Yavaş yavaş eski benliğime dönerken enin de sonunda bunun gerçekleşeceği gerçeği ile zile bastım. Bütün evi dolduran zil sesini duyuyordum. Onun ardından gelen adım sesleri. Yaklaştıkça gerilen ve terleyen bedenim. Üniversite sınavlarında bile bu kadar gerildiğimi hatırlamıyordum. 

Kapı açıldığında ve Tuğkan göründüğünde yüzüme normal görünen bir gülümseme takındım. Fakat onun giydiklerini gördüğümde her zamanki gibi ne kadar abarttığımı anladım. O günlük kıyafetleri ile dururken ben sanki önemli bir yerde çok önemli bir konuşma yapacakmış gibi giyinmiştim. Ben onu süzerken o da beni süzüyordu. Sonradan gülümsemesini zor tuttuğu belli olurken "Neden bu kadar süslendin?" dedi. Kaşlarımı çatıp "Çünkü bu önemli bir gece! Belki bu gecenin sonu yatakta da bitebilir her şeyi değerlendirmek lazım" dedim.

Derin bir nefes alıp verdikten sonra geçmem için yer verdi.

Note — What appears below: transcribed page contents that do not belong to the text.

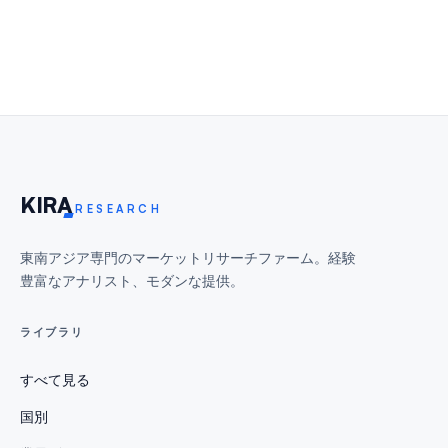
KIR
A
RESEARCH
東南アジア専門のマーケットリサーチファーム。経験
豊富なアナリスト、モダンな提供。
ライブラリ
すべて見る
国別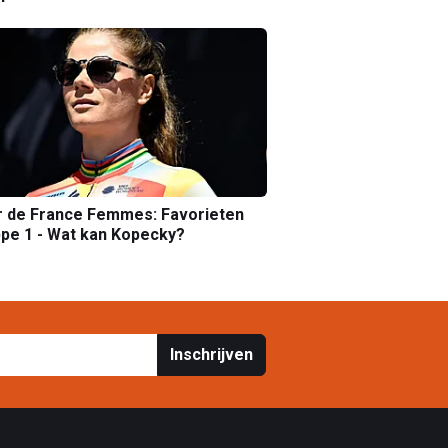
r de France Femmes: Favorieten
pe 1 - Wat kan Kopecky?
Inschrijven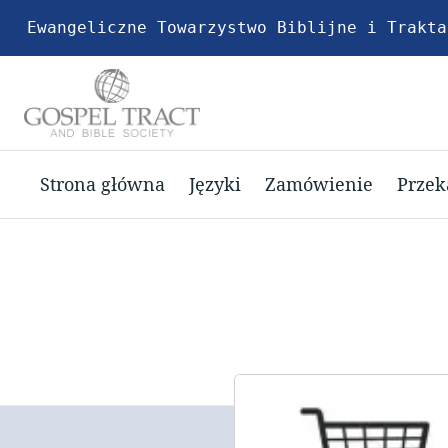
Ewangeliczne Towarzystwo Biblijne i Trakta
Strona główna
Języki
Zamówienie
Przek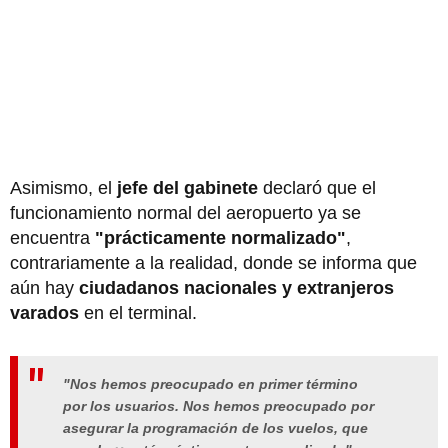
Asimismo, el
jefe del gabinete
declaró que el
funcionamiento normal del aeropuerto ya se
encuentra
"prácticamente normalizado"
,
contrariamente a la realidad, donde se informa que
aún hay
ciudadanos nacionales y extranjeros
varados
en el terminal.
"Nos hemos preocupado en primer término
por los usuarios. Nos hemos preocupado por
asegurar la programación de los vuelos, que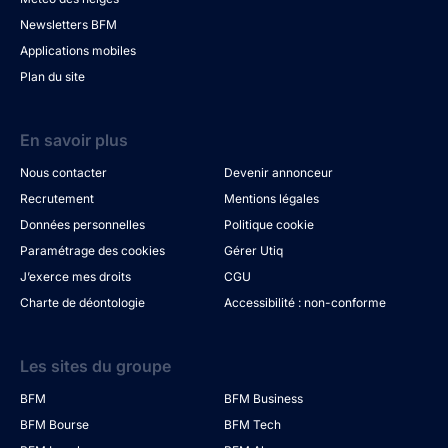
Newsletters BFM
Applications mobiles
Plan du site
En savoir plus
Nous contacter
Devenir annonceur
Recrutement
Mentions légales
Données personnelles
Politique cookie
Paramétrage des cookies
Gérer Utiq
J’exerce mes droits
CGU
Charte de déontologie
Accessibilité : non-conforme
Les sites du groupe
BFM
BFM Business
BFM Bourse
BFM Tech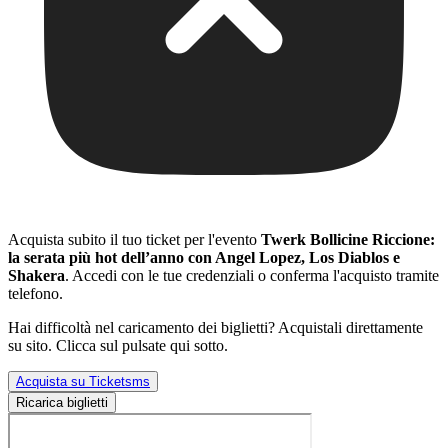
Acquista subito il tuo ticket per l'evento
Twerk Bollicine Riccione:
la serata più hot dell’anno con Angel Lopez, Los Diablos e
Shakera
. Accedi con le tue credenziali o conferma l'acquisto tramite
telefono.
Hai difficoltà nel caricamento dei biglietti? Acquistali direttamente
su sito. Clicca sul pulsate qui sotto.
Acquista su Ticketsms
Ricarica biglietti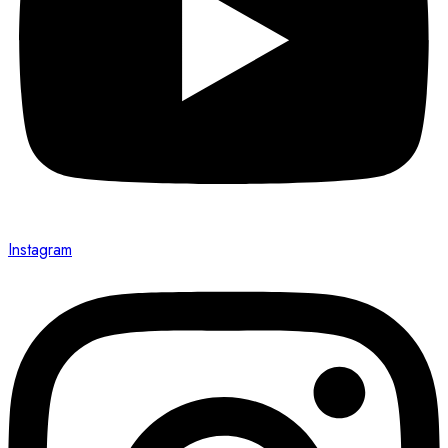
Instagram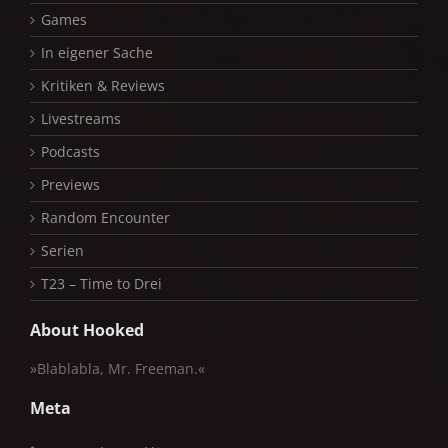
Games
In eigener Sache
Kritiken & Reviews
Livestreams
Podcasts
Previews
Random Encounter
Serien
T23 – Time to Drei
About Hooked
»Blablabla, Mr. Freeman.«
Meta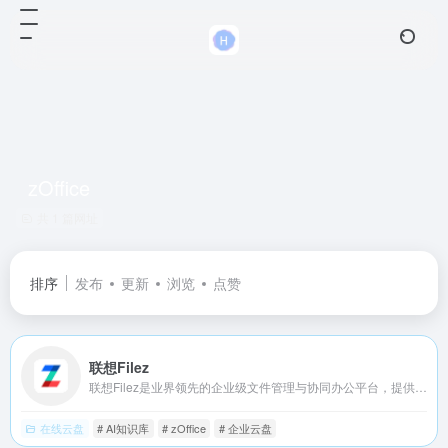
zOffice
共 1 篇网址
排序
发布
更新
浏览
点赞
联想Filez
联想Filez是业界领先的企业级文件管理与协同办公平台，提供全方位、一站式内容管理解决方案，包括企业级AI知识库、文件存储、文件共享、权限管控、跨国传输和多人在线编辑等功能。致力于帮助您的企业实现数字化转型，轻松管理企业文件，带您探索内容的无限可能性!
在线云盘
# AI知识库
# zOffice
# 企业云盘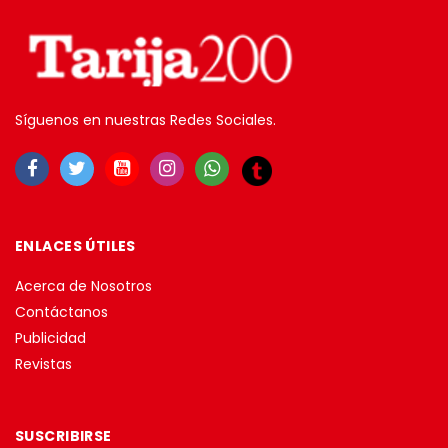
Síguenos en nuestras Redes Sociales.
ENLACES ÚTILES
Acerca de Nosotros
Contáctanos
Publicidad
Revistas
SUSCRIBIRSE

Moda ikonu kıyafetlerime rağmen ayaklarıma giydiğim mor terliği çıkarıp içeri girdim. Normalde mutfakta olan küçük masa salona taşınmıştı. Üstünde gündelik yemeklerin olduğu masaya bakarken ilk önce cidden bunu abarttığım için kendime kızdım. Sonrada yemek yapmayı bilmediği için ona kızdım.

Acıktığım için hemen masaya kurulduğumda elindeki su bardakları ile içeri geldi. Bardaklara suları doldurduktan sonra masanın diğer tarafına geçti. Konuşmamasından önceliğimizin yemekler olduğunu anladım ve hızlı hızlı yemeğimi bitirmeye çalıştım. Bir ara bu aceleci tavrıma dudakları kıvrılır gibi oldu ama hemen kendini düzeltti.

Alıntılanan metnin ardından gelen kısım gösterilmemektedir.